The cars will be located in six of the company’s main offices: Ribera del Loira (Madrid); – Borbolla (Seville); Vilanova (Barcelona); San Juan (Palma de Mallorca); Woermann (Las Palmas); and Mayorazgo (Tenerife). The service will also soon be available in Zaragoza.  The company is installing conventional associated charging points in all the locations, with the aim of all the cars being charged overnight and prepared for use the next day. Furthermore, the Madrid and Barcelona offices have fast charging points that enable 80% of the battery to be charged in approximately 20 minutes.

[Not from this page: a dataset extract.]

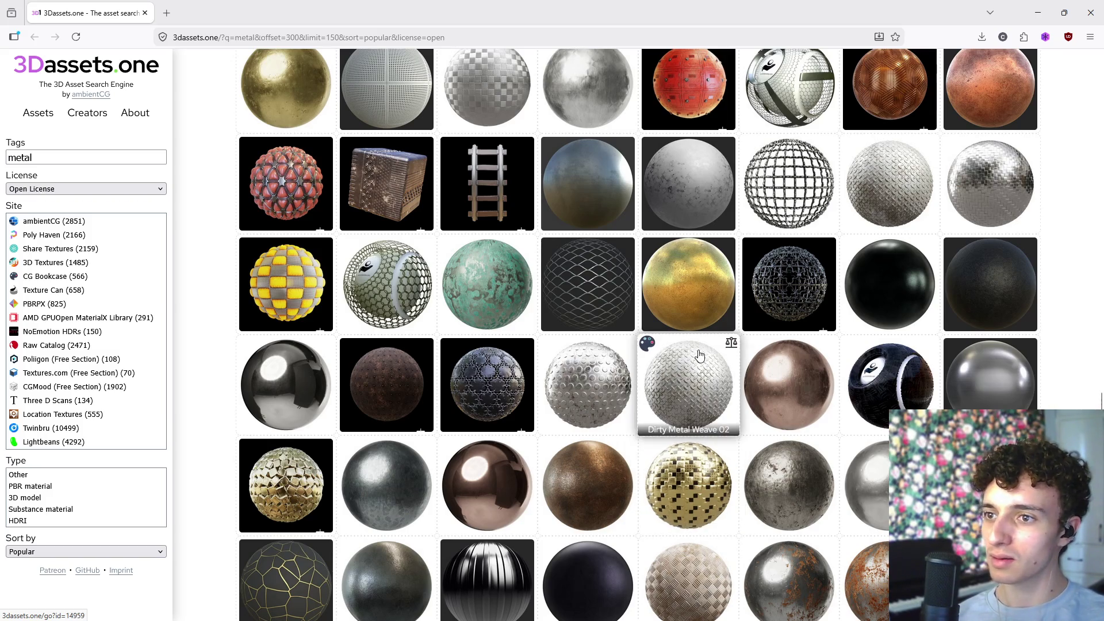
pyautogui.scroll(-6, 715, 440)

The use of shared electric vehicles will enable more employees to learn about this technology, if they have not tried an electric vehicle yet, so it also serves as a dissemination tool.

Car sharing

Car sharing programmes began in Switzerland in 1987. Since then a number of other countries in Europe and North America have introduced this new mobility concept, which now has over 900,000 users worldwide.  Today it is estimated that the car sharing concept is present in over 600 cities in 18 countries across 4 continents, with a fleet of over 30,000 vehicles. Car sharing is attractive to customers who make only occasional use of a vehicle, as well as others who would like occasional access to a vehicle of a different type than they use day-to-day. Electric vehicles are the latest incorporation in the car sharing concept, since it is a technology that perfectly meets the requirements and sensitivities of those that use this modality.

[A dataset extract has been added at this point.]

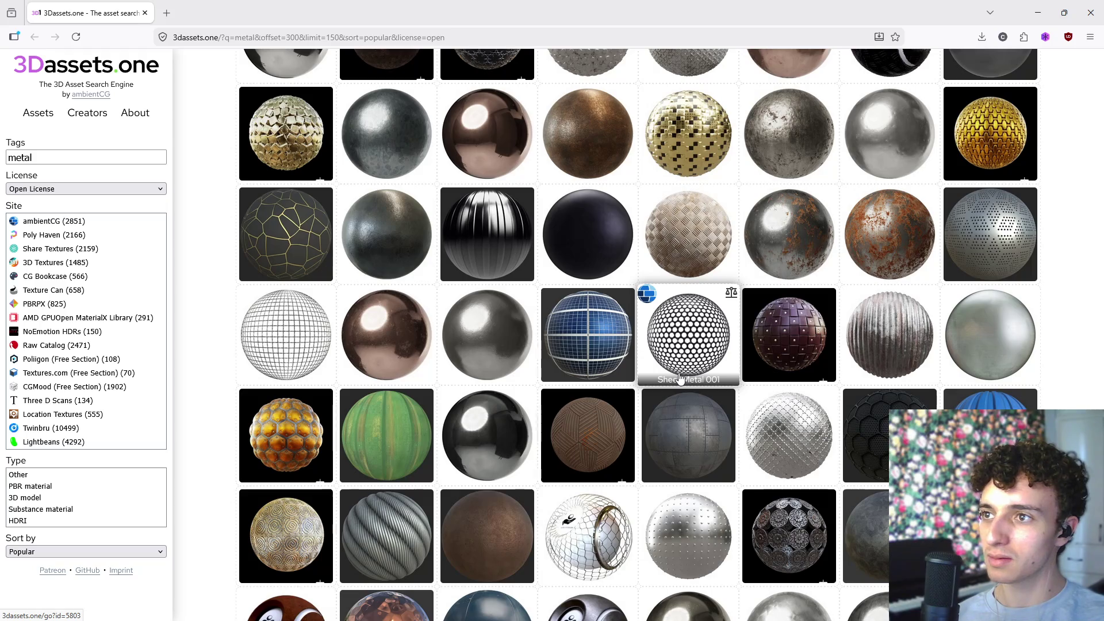
pyautogui.scroll(-3, 684, 377)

Sustainable mobility, secure and electrified

Sustainable mobility, secure and electrified is a key piece to combat climate change. Endesa has firmly committed by it, through its plan to Safe and Sustainable Mobility 2014-2016, that reached in 2015 a 80% of compliance and includes 21 measures aimed at its employees, fleets, suppliers and customers, promoting the reduction of transports needs (teleworking), bolstering modes changes of transport other than the private vehicle (transport, carsharing card), and if private vehicles are necessary, the empowerment of the electric vehicle, both on the part of employees, as fleets, suppliers and customers and the introduction of efficiency measures and security in mobility.